Dr. Araghi adds, "While population-based screening in people under 50 years old is not considered to be cost-effective due to relatively low incidence numbers, family history could help to identify younger people at high-risk of genetic susceptibility to colorectal cancer, for further assessment. However, future studies are needed to establish the root causes of this rising incidence to enable the development of effective preventive and early-detection strategies."
In terms of limitations, the researchers did not have access to individual-level data on risk factors and screening, so could not examine how changes to these factors interacted with trends in colorectal cancer over time.

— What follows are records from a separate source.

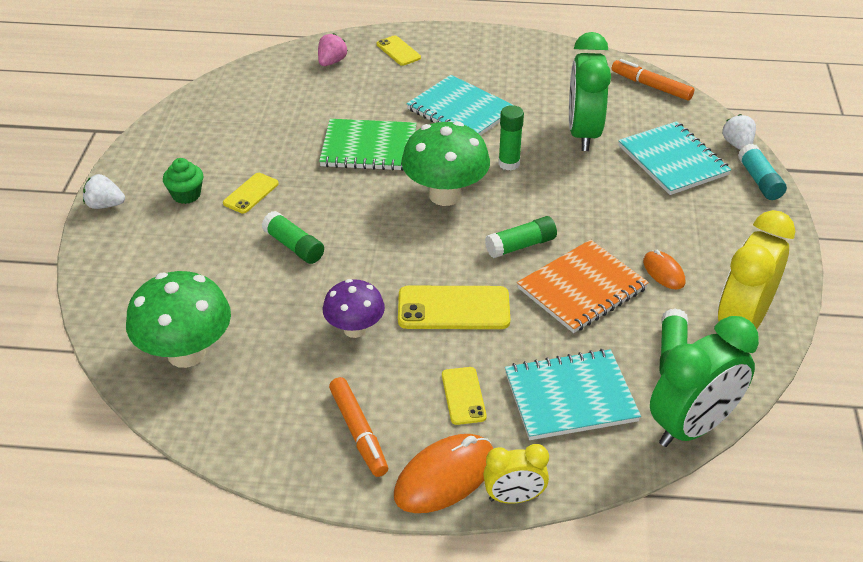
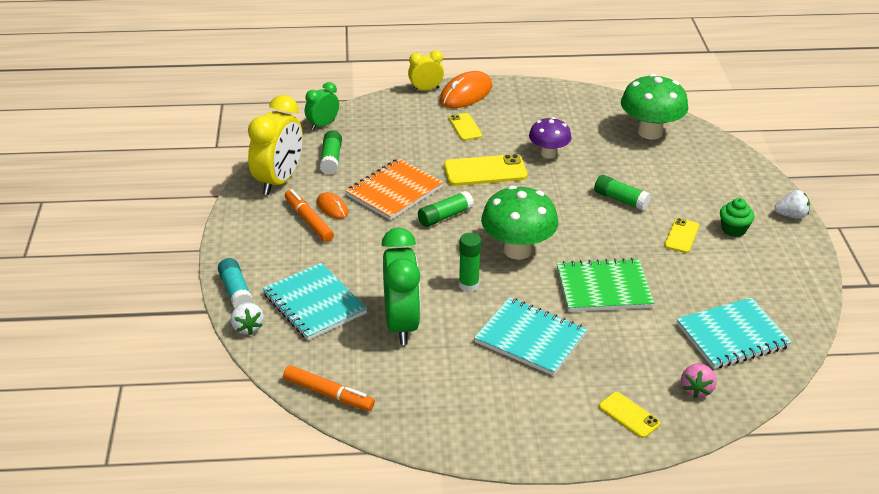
camera: 170 degrees right, 5 degrees down
(358, 432) = (522, 107): orange marker -> orange marker (308, 221)
(570, 397) = (398, 132): turquoise notebook -> turquoise notebook (732, 335)
(692, 427) = (323, 125): green clock -> green clock, size x0.55

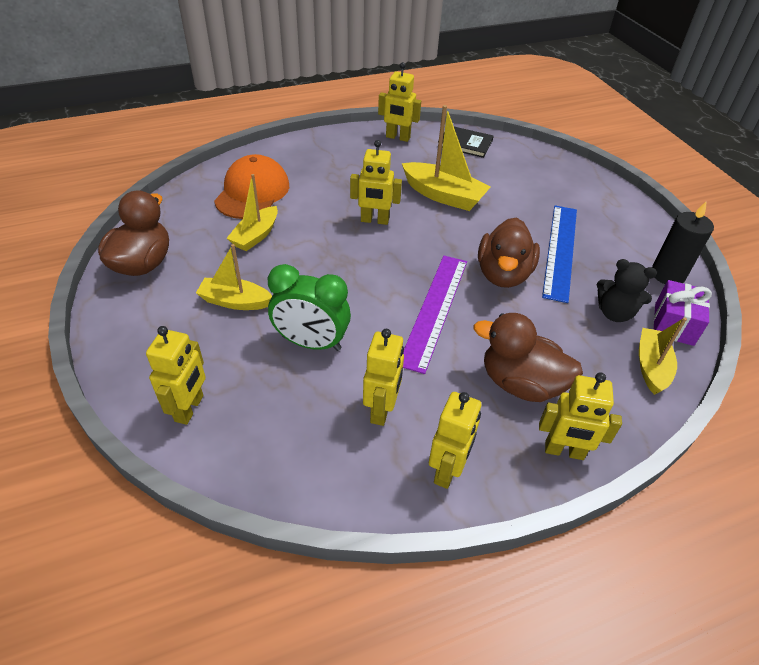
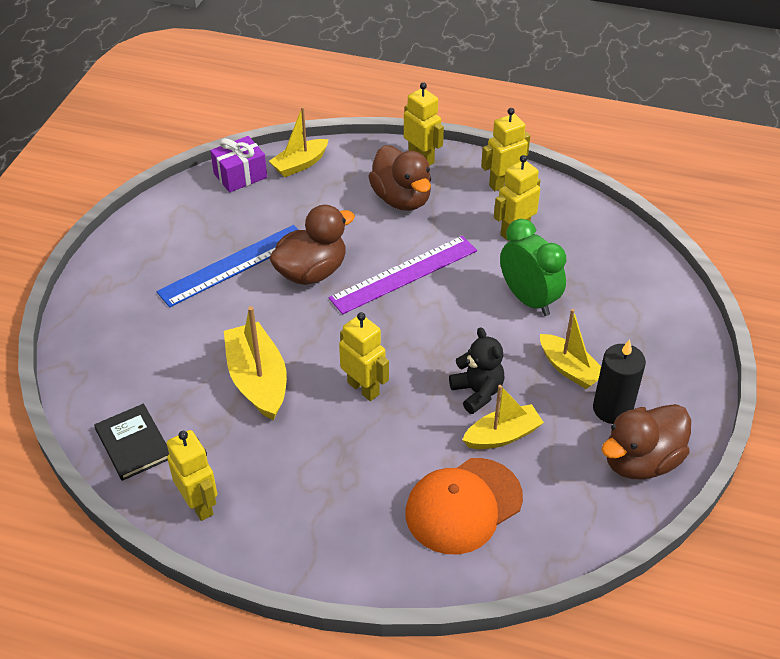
camera: 140 degrees left, 0 degrees up
(190, 408) = (653, 298): yellow robot -> none
(614, 313) = (270, 202): black teddy bear -> black teddy bear (477, 392)
(667, 275) = (182, 204): black candle -> black candle (612, 409)

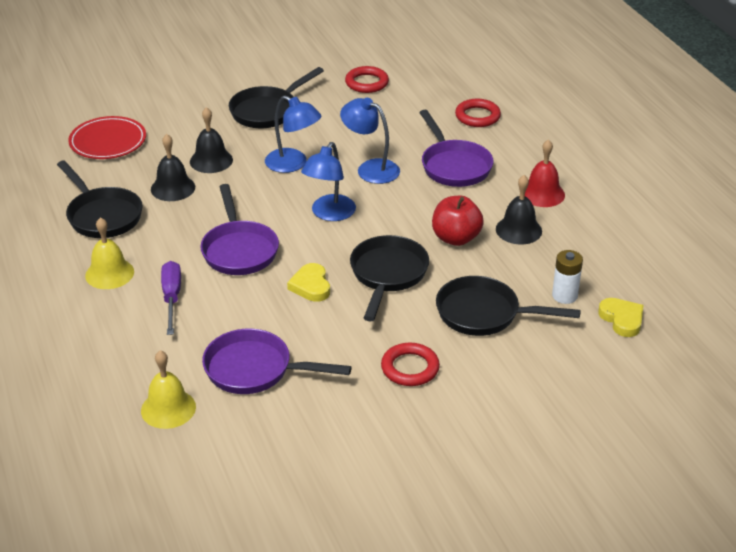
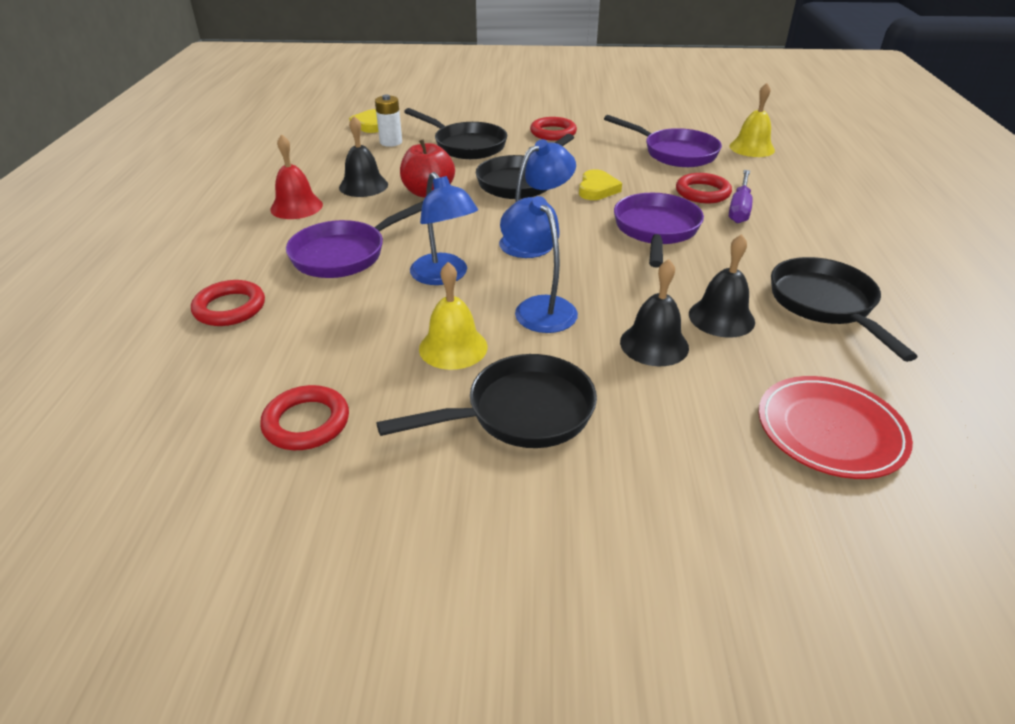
camera: 155 degrees left, 0 degrees up
(109, 273) = (809, 241): yellow bell -> yellow bell (453, 347)
(210, 310) = (702, 192): none -> red ring
(454, 166) = (345, 254): purple pan -> purple pan turned 135 degrees counterclockwise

Furthermore, as noted in the linked commentary, there were only seven high-income countries included in this study; adding data from more countries could strengthen the conclusions on the changing epidemiology of colorectal cancer.
Writing in a linked commentary, Professor Giulia Martina Cavestro from Vita-Salute San Raffaele University, Milan says, "Araghi and colleagues address the debate about lowering the age of screening. In 2018, the American Cancer Society recommended that screening for colorectal cancer should start at age 45 years for all adults. Such an approach is needed, but other initiatives should be endorsed alongside this decision. Furthermore, public awareness campaigns are essential to increase adherence to screening, and more gastroenterology units are likely to be needed. The lower age for screening should not be one-size-fits-all—personal and family history should be taken into account. Among the many risk factors, the importance of taking an accurate family history during a risk assessment cannot be overstated."